Even Schubert's memory was creative. The Mozart melody is sung by Pamina as she regains consciousness after the spellbinding peal of magic bells has in every sense transported the slaves. Her words express a direct allegorical response to a glimpse of an earthly paradise. So does Schubert's Goethe setting, which like its text is designed to evoke a golden age of German folksong. The translation from the original Mozartian into the Schubertian vernacular, from courtly wisdom to rustic innocence, Zauberflöte to Wunderhorn, sensibly retains this expression unchanged.
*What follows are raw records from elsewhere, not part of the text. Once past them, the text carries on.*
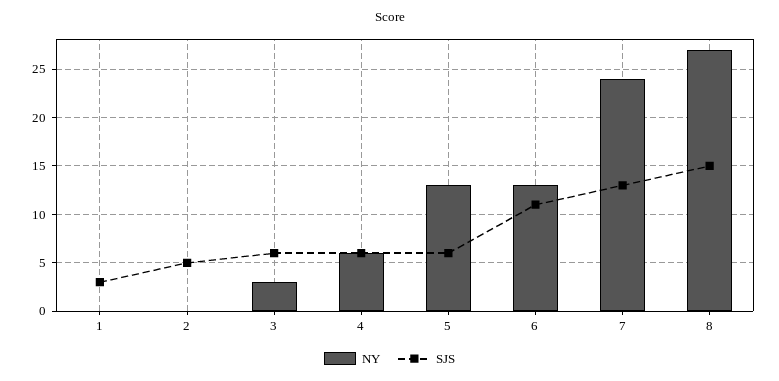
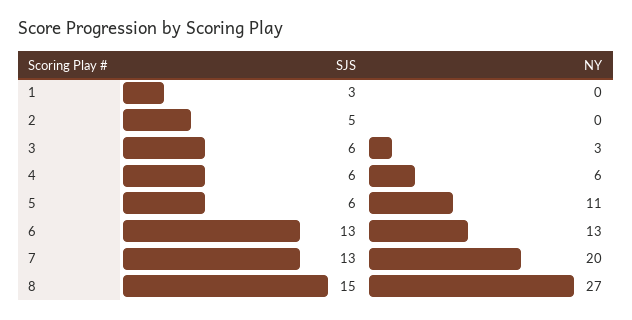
NY, 5: 13 -> 11
SJS, 6: 11 -> 13
NY, 7: 24 -> 20

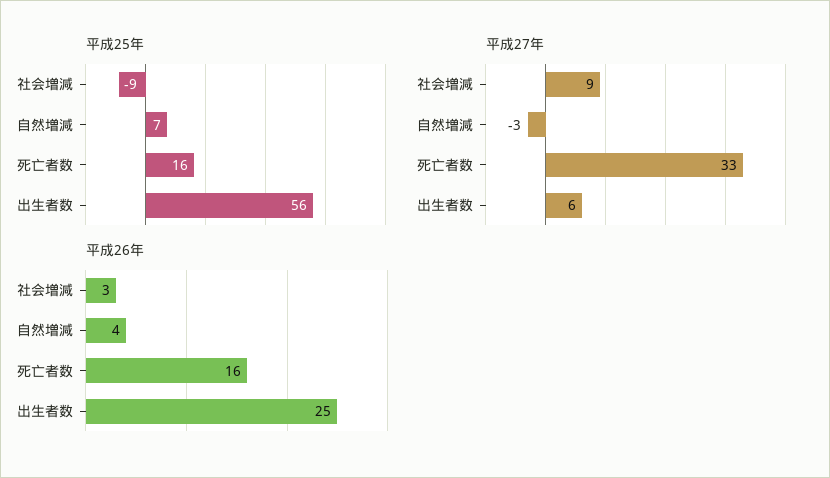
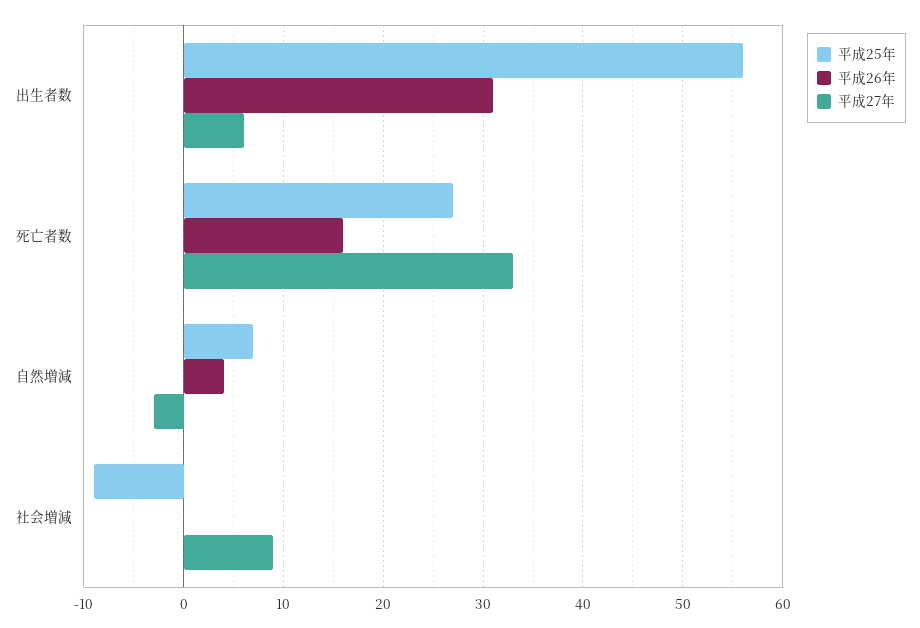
平成25年, 死亡者数: 16 -> 27
平成26年, 社会増減: 3 -> 0
平成26年, 出生者数: 25 -> 31

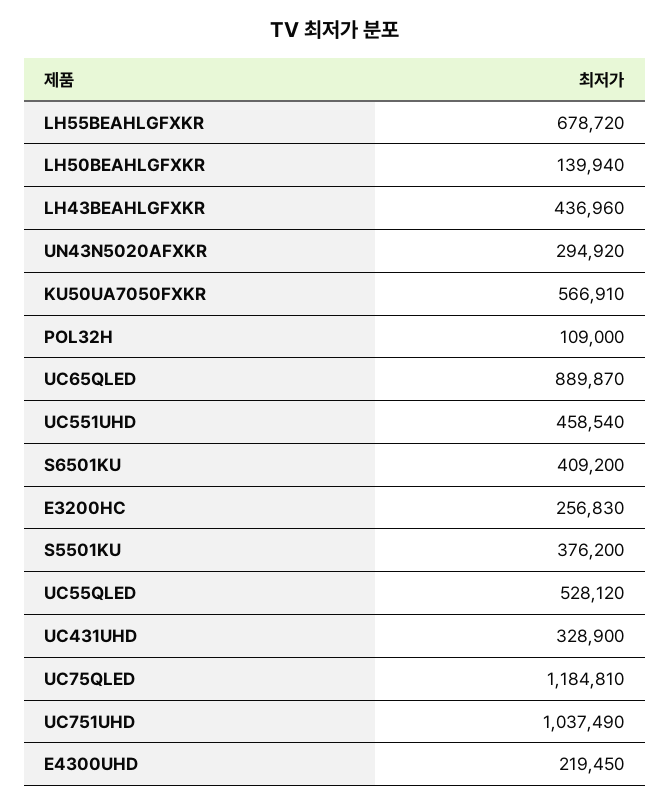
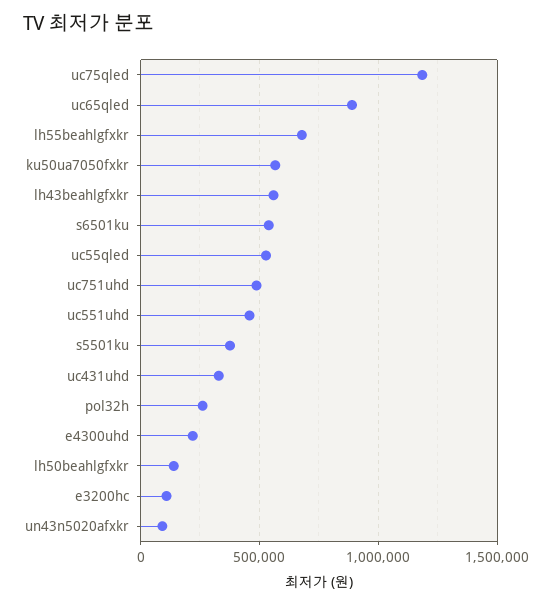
LH43BEAHLGFXKR: 436960 -> 550000
UN43N5020AFXKR: 294920 -> 100000
POL32H: 109000 -> 250000
S6501KU: 409200 -> 550000
E3200HC: 256830 -> 100000
UC751UHD: 1037490 -> 500000

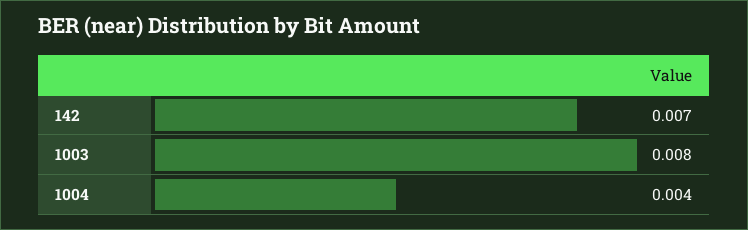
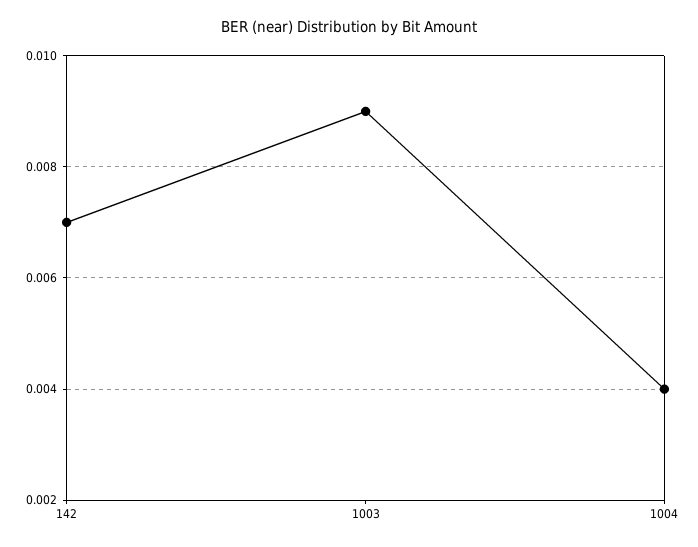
1003: 0.008 -> 0.009

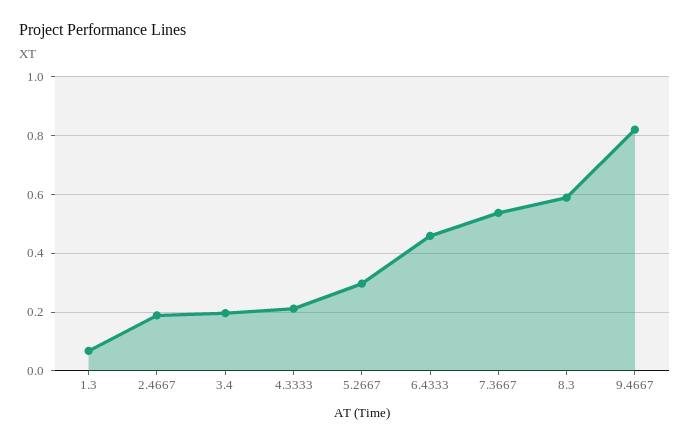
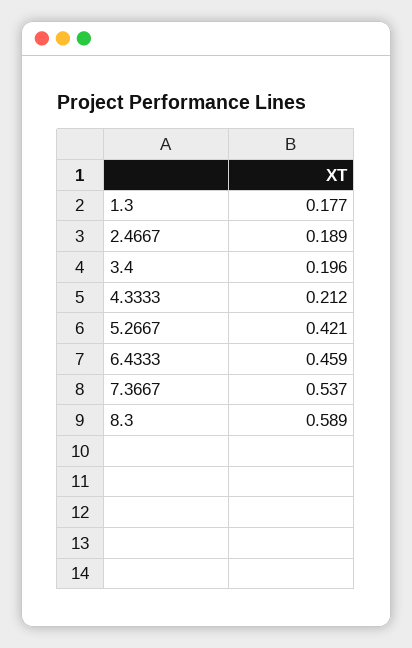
1.3: 0.075 -> 0.177
5.2667: 0.3 -> 0.421
9.4667: 0.825 -> none

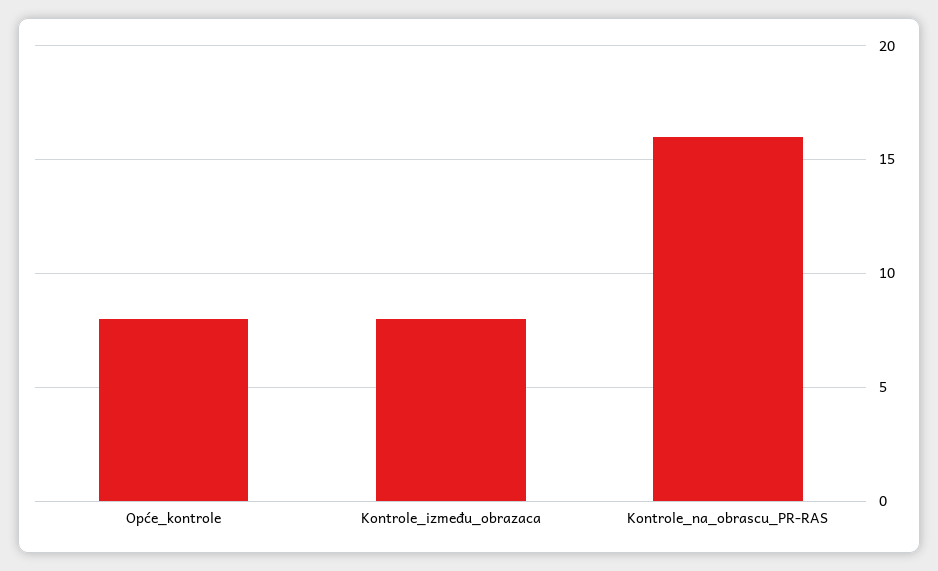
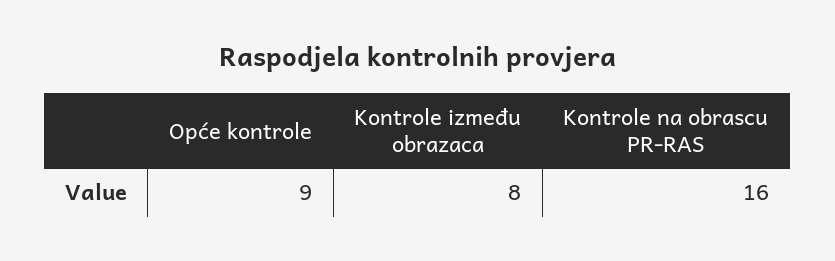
Opće_kontrole: 8 -> 9

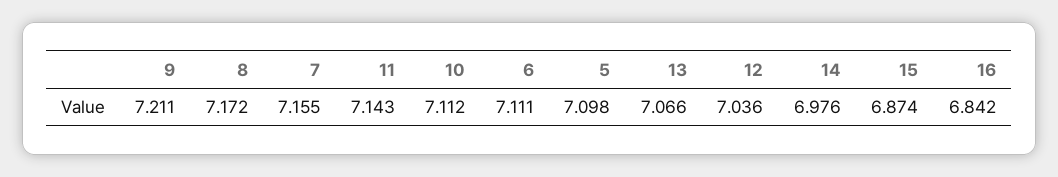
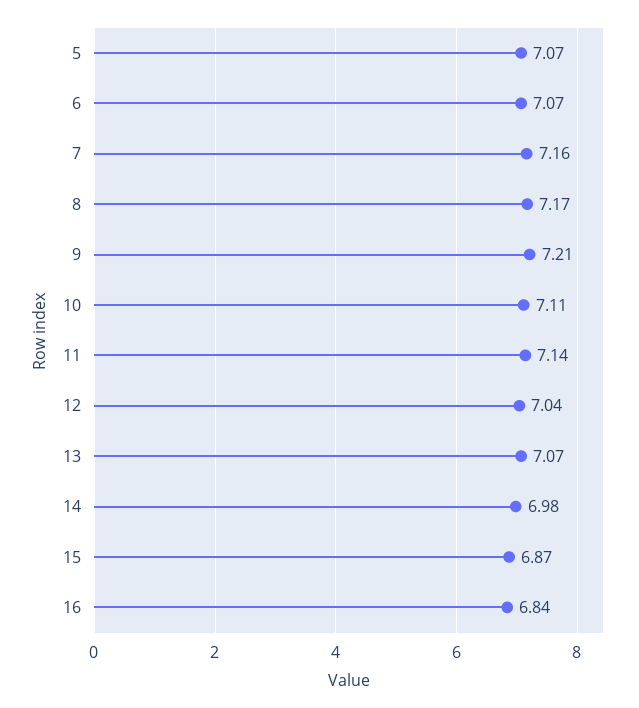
6: 7.111 -> 7.07
5: 7.098 -> 7.07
   Other equally clear echoes have been recorded; thus Hanslick heard an “almost comic” reminiscence of Sarastro in a Schubert Stabat mater (no doubt D383 no. 8 of February 1816). Analogous overtones linger among the lieder ascribed to 1816 - (e.g. D342, 350, 465): By September of that year the love-song texts have assumed autumnal tints, and the “Flute” music sounds sadly valedictory - literally so in Der Sänger am Felsen D482. Its theme is the rejection of proffered love; each verse begins “lament, my flute”; the piano prelude is marked “Flute”. Most explicit of all is the Lied des Orpheus, als er in die Hölle ging D474, also of September 1816. Here the “Flute” resonances sound so plainly and plaintively as to suggest some strong personal feeling and identification.

   Schubert might justifiably have pictured himself as Orpheus, the demi-god of accompanied song; he unselfconsciously offers just such a comparison in one of his letters. Orpheus in turn can readily be equated with Prince Tamino, whose music tames and enchants wild beasts, and who sets forth to rescue his beloved from dire peril. He finds Sarastro's realm in every sense forbidding; its guardians cry “Go back!”. Those tones begin Lied des Orpheus D474; its prelude can be heard trying out the doors of Hades and being rebuffed (ex.3).

 

   In November 1816 there followed the sweetly resigned Am Grabe Anselmos D504, which to ears attuned to Die Zauberflöte shares the bereaved sentiments of the Queen of Night's Largo aria in Act 1; again there are poetic as well as musical affinities. Schubert copied this song out for Therese; he too was not far from a final fond farewell.

   In all these and many other examples the mechanical models of Zumsteeg and the rest are animated and articulated by Mozartian motifs. But even these are of course no more than means to a wholly Schubertian end, namely the expression of passionate personal feelings about poetry and people.